Although this logic corresponds to javadoc (except for booleans), it seems really weird that it behaves in such different ways depending on the formula. If this is really intended behavior, then soory to bother you. Otherwise, I propose a fix:

@Override
    public double getNumericCellValue() {
        CellType valueType = getCellType() == CellType.FORMULA ? getCachedFormulaResultType() : getCellType();

        switch(valueType) {
            case BLANK:
                return 0.0;
            case STRING:
                throw typeMismatch(CellType.NUMERIC, CellType.STRING, false);
            case ERROR:
                // Errors are stored as strings, so we cannot parse them directly.
                // We could return an error code, but it's confusing.
                throw typeMismatch(CellType.NUMERIC, CellType.ERROR, false);
            case BOOLEAN:
                // fall-through
            case NUMERIC:
                if(_cell.isSetV()) {
                    String v = _cell.getV();
                    if (v.isEmpty()) {
                        return 0.0;
                    }
                    // 'Cannot get NUMERIC from NUMERIC' seems weird. I propose to replace it with
                    // IllegalStateException("Invalid string representation of a numeric: " + v)
                    // Or let the exception propagate. Anyway, if the internal value representation is broken, means 
                    // that something is really wrong in POI code.
                  
                    return Double.parseDouble(v);
               
                } else {
                    return 0.0;
                }
            default: // accounts for _NONE and FORMULA
                throw new IllegalStateException("this should never happen");
        }
    }

I will be able to provide a set of test cases later, if necessary.
Comment 1 gallon.fizik@gmail.com 2019-01-01 16:25:23 UTC
Bump.

Abstract Cell javadoc:
    /**
     * Get the value of the cell as a number.
     * <p>
     * For strings we throw an exception. For blank cells we return a 0.
     * For formulas or error cells we return the precalculated value;
     * </p>
     * @return the value of the cell as a number
     * @throws IllegalStateException if the cell type returned by {@link #getCellType()} is {@link CellType#STRING}
     * @exception NumberFormatException if the cell value isn't a parsable <code>double</code>.
     * @see DataFormatter for turning this number into a string similar to that which Excel would render this number as.
     */
    double getNumericCellValue();

The javadoc is missing the following cases:
1. BLANK: implemented in code, returns zero.
2. ERROR: implemented in code, throws ISE (IllegalStateException).
3. BOOLEAN missing from both javadoc and behaves differently depending on the implementation and whether formula is set:

           
formula set | HSSF | XSSF | SXSSF |
===================================
   no       | ISE  | ISE  |  ISE  |
   yes      | ISE  | cast |  ISE  |

What's the criterion that a cellType is convertible to numeric? These methods are not used by the evaluator (the latter has format-independent conversion logic) but may be used as a part of public API... but for what?
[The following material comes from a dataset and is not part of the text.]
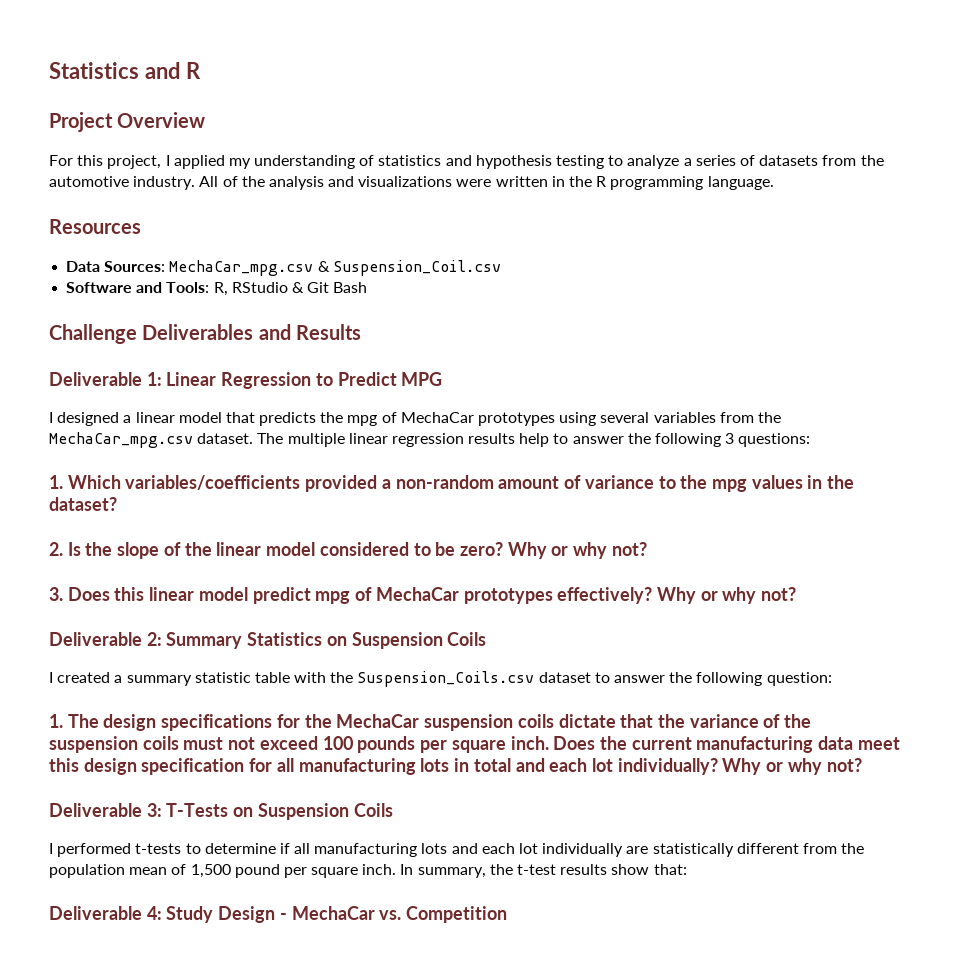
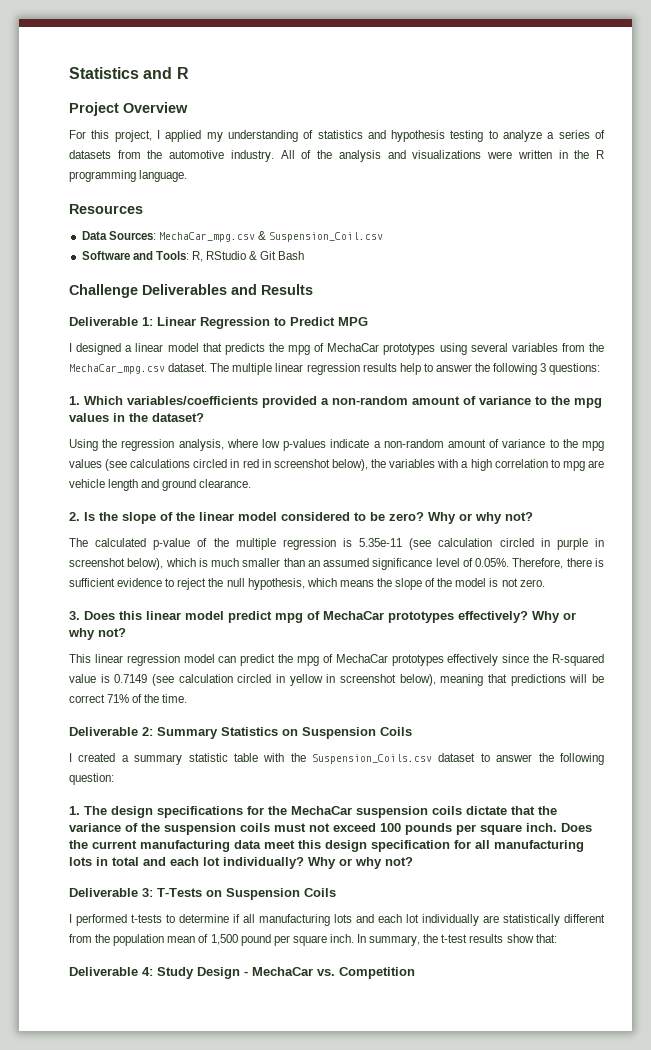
(117, 504) none -> [69,439,604,451] [69,459,605,471] [69,479,252,491] // Using the regression analysis, where low p-values indicate a non-random amount of variance to the mpg values (see calculations circled in red in screenshot below), the variables with a high correlation to mpg are vehicle length and ground clearance.
(647, 549) none -> [69,538,605,550] [69,558,604,570] [69,578,545,590] // The calculated p-value of the multiple regression is 5.35e-11 (see calculation circled in purple in screenshot below), which is much smaller than an assumed significance level of 0.05%. Therefore, there is sufficient evidence to reject the null hypothesis, which means the slope of the model is not zero.
(797, 594) none -> [69,654,604,666] [69,674,605,686] [69,694,188,703] // This linear regression model can predict the mpg of MechaCar prototypes effectively since the R-squared value is 0.7149 (see calculation circled in yellow in screenshot below), meaning that predictions will be correct 71% of the time.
I guess the least invasive and most consistent way is to alter XSSF so that calling getNumericCellValue on a cell with BOOLEAN cached result type produced ISE.

Maybe it makes sense to prohibit *any* implicit typecasts in Cell#get*Value in the future.

Any comments?
Comment 2 PJ Fanning 2019-01-01 18:47:27 UTC
I think we need to be pragmatic - breaking compatibility with previous versions has its consequences.
Comment 3 gallon.fizik@gmail.com 2019-01-02 20:47:30 UTC
Fixed via r1850207.
Comment 4 Greg Woolsey 2019-01-03 00:16:58 UTC
Thanks for this, I hadn't realized this was one reason I have some custom evaluation code (formatting requirements are another, but unrelated).  I'll test eventually, but with this I may be able to remove some code in my downstream project.